**PROVIDED PASSAGE**
╭──

For adsorption experiments, C18sat or C18unsat, solubilized in DMSO, was injected (20 μl) into the subphase (milliQ water) to a final concentration of 2.34 ± 0.09 μM. The injection was done using a Hamilton syringe and two homemade devices allowing the injection without disturbing the air–water interface. These devices were placed at two fixed positions on the trough to ensure a reproducible injection process. Furthermore, during the entire duration of the experiment, the subphase was stirred using two cylindrical micromagnetic rods (8 × 1.5 mm) and two electronic stirrer heads located beneath the trough (model 300, Rank Brothers, Bottisham, U.K.). An autoreversing mode with slow acceleration and a stirring speed of 100 rpm was selected. After the injection of bolaform, the increase in surface pressure was recorded. The difference between ΔΠ of two independent sets of measurements was less than 0.5 mN/m.

4.2.2 Preparation of lipid vesicles (LUV liposomes)

Large unilamellar vesicles (LUV) are prepared as described by Tyteca et al. [30]. LUV are made from a mixture of phosphatidylcholine (PC), phosphatidylethanolamine (PE), sphingomyelin (SM) and cholesterol (chol) (1/1/1/2.5 w/w/w/w) (Sigma, St. Louis, MO, USA). Lipids are dissolved in chloroform:methanol (2:1, v:v) in a round bottomed flask. The solvent is evaporated under vacuum (Rotavapor R Büchi RE-111, Büchi, Flawil, Switzerland) to obtain a thin film of lipids, which is dried overnight in a vacuum dessicator. The dry lipid films are hydrated for 1 h under nitrogen at 37 °C in a 10 mM Tris (Sigma, St. Louis, MO, USA), 150 mM NaCl (Merck, Darmstadt, Germany), 0.01% EDTA (Merck, Darmstadt, Germany) and 1 mM NaN₃ (Sigma, St. Louis, MO, USA) buffer at pH 7.4. The suspension is submitted to five cycles of freezing/thawing to obtain multilamellar vesicles. These are further extruded to produce LUV [31] via 10 passages on a Lipex Biomembranes Extruder (Vancouver, Canada) composed of one pre-filter and two stacked polycarbonate membranes with a pore size of 0.1 μm (Polycarbonate filter Lipex Biomembranes, Vancouver, Canada). The actual phospholipid content of each preparation is determined by phosphorous assay [32].

╰──

**TASKS TO CARRY OUT**
**a)** Decide whether each statement below agrees with the methods passage, answering yes or no and quoting the words of the passage that decide it. (i) The subphase was stirred only at the start of the adsorption experiment. (ii) The dry lipid films were hydrated under nitrogen at 37 °C. (iii) The suspension underwent ten cycles of freezing and thawing.
**b)** List every lipid that the methods passage names as a component of the mixture used to make the large unilamellar vesicles.

**DATA FOR REVIEW**

╭──

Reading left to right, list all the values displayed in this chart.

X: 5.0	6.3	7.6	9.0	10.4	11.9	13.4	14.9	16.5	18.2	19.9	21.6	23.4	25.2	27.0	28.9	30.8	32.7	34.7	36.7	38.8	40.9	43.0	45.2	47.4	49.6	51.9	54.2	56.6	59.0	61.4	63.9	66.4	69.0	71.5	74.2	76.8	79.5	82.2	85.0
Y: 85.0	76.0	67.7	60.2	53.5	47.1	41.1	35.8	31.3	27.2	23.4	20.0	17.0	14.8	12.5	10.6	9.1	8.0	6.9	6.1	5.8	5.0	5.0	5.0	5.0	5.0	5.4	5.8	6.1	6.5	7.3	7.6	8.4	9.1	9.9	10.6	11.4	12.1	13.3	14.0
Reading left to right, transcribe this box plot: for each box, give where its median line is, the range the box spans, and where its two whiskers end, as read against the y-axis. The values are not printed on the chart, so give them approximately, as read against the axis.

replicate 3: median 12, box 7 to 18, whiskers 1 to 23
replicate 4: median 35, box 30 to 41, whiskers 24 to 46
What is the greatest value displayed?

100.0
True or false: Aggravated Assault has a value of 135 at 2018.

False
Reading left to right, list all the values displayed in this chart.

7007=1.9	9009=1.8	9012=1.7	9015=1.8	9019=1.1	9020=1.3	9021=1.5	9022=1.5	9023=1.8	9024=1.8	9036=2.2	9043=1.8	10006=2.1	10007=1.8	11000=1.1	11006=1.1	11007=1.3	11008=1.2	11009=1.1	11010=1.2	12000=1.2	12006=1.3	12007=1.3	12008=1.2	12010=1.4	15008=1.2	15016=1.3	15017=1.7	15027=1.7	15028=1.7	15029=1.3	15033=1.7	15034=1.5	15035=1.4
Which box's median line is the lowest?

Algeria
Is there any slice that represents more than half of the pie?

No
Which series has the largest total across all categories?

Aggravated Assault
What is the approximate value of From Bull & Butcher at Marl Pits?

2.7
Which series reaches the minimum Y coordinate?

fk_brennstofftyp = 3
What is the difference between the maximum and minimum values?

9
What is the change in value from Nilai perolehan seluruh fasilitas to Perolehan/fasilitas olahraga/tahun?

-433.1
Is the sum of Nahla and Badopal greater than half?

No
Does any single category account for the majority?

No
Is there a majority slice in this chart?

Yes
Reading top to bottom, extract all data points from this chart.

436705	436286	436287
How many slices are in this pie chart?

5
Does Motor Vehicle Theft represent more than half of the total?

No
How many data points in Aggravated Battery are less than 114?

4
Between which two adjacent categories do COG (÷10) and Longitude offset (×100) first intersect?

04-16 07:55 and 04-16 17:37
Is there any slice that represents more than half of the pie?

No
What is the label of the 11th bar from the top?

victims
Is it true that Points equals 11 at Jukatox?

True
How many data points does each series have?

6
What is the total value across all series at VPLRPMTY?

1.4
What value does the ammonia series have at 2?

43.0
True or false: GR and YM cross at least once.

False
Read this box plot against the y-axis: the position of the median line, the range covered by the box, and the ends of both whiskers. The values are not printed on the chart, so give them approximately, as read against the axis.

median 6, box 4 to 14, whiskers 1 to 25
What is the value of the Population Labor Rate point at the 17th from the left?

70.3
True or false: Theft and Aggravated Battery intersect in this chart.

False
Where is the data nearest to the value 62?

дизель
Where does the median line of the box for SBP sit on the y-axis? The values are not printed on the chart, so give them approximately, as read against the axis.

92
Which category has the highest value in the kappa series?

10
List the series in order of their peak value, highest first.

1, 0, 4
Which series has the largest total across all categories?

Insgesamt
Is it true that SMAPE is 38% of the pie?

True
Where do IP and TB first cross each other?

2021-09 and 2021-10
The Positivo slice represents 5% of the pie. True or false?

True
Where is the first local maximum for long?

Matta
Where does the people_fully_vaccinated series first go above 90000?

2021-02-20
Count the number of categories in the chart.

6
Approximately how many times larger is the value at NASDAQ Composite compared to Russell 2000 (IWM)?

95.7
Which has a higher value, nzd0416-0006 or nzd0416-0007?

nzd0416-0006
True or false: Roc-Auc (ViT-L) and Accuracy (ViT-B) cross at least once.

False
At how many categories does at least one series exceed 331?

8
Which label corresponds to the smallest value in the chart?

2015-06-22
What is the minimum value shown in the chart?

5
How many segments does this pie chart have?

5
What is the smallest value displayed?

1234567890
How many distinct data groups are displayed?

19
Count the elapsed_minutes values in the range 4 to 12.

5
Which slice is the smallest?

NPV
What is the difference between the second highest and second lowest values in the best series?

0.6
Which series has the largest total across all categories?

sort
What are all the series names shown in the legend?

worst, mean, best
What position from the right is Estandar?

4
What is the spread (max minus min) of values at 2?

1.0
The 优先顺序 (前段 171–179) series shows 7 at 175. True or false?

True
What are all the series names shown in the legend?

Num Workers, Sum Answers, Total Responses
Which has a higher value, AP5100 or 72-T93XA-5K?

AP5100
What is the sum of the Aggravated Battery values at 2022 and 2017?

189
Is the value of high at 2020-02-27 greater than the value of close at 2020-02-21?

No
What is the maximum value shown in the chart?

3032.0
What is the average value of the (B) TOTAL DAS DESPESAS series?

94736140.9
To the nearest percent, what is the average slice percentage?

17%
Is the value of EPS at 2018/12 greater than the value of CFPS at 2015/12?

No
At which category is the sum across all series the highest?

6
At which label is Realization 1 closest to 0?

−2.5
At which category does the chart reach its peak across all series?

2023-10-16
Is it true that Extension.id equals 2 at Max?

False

╰──

**RESPONSES IN ORDER**
**a)**
(i) No: "during the entire duration of the experiment, the subphase was stirred"
(ii) Yes: "The dry lipid films are hydrated for 1 h under nitrogen at 37 °C"
(iii) No: "The suspension is submitted to five cycles of freezing/thawing"

**b)**
- Phosphatidylcholine (PC)
- Phosphatidylethanolamine (PE)
- Sphingomyelin (SM)
- Cholesterol (chol)